In case 2, where the poster does not own the rights to the image, s/he cannot legally post it to Instagram at all without permission from the holder of the copyright. This may be in the form of a more-or-less open license, such as a CC license, or in the form of a direct grant of permission from the rights-holder to the poster. But in the absence of one of these, the mere act of posting the image to Instagram is an act of copyright infringement (unless the image is out of copyright, due to age or some other reason). The poster could be sued by the rights-holder for such infringement, and made to pay damages.

Further in case 2, the poster would need permission to create, or to have someone else (including an app) create, a modified version of the image. This would be a derivative work, and the creation of derivative works is one of the exclusive rights that the copyright holder has. So again, the creation of such a modified version would be an act of infringement, in the absence of proper permission from the rights-holder. And furthermore, distributing such a modified version would be a further act of infringement, unless the poster had permission to do this.

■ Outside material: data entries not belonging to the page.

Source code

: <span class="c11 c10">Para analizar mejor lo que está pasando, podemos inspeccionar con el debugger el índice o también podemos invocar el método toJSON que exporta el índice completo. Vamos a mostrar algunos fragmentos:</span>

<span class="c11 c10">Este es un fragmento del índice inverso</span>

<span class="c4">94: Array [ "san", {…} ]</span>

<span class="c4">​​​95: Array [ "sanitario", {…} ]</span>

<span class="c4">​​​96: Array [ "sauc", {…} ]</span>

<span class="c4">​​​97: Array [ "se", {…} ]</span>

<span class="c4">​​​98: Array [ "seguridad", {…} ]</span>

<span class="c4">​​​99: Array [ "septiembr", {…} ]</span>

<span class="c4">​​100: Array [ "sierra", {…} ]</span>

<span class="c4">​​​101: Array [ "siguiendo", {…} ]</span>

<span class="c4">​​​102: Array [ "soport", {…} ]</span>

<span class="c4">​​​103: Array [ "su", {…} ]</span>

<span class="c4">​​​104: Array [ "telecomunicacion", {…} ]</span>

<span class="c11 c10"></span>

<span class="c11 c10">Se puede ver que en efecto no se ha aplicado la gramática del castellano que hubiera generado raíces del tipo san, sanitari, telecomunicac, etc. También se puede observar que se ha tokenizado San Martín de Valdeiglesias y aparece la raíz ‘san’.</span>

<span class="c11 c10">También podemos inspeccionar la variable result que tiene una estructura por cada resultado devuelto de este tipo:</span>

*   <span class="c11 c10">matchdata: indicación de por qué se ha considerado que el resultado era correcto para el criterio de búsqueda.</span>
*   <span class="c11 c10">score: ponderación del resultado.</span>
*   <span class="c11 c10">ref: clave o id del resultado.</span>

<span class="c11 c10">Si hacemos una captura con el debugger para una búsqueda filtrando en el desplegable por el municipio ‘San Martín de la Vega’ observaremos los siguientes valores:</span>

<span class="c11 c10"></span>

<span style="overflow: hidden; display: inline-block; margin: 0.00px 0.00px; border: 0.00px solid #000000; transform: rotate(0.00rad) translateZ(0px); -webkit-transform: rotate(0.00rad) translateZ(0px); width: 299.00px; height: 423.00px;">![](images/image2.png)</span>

If the image had been published with a sufficiently permissive license, such as a CC-BY license, (without an ND or NC restriction) then the poster would not be infringing and would need no additional permission from Instagram. The same applies if the poster has a direct grant of permission from the rights-holder that includes making and distributing derivative works. In the absence of permission from the rights-holder, the poster is infringing, and Instagram cannot grant such permission if the rights-holder did not.

This all should be true in any country that subscribes to the Bern Copyright Convention, which is now almost every country on earth. Exactly how a rights-owner might go about taking action against an infringer would vary by country, as would just when an image goes out of copyright, but the general scheme should be the same.

This is all general information, and should not be considered to be specific legal advice. I am not a lawyer.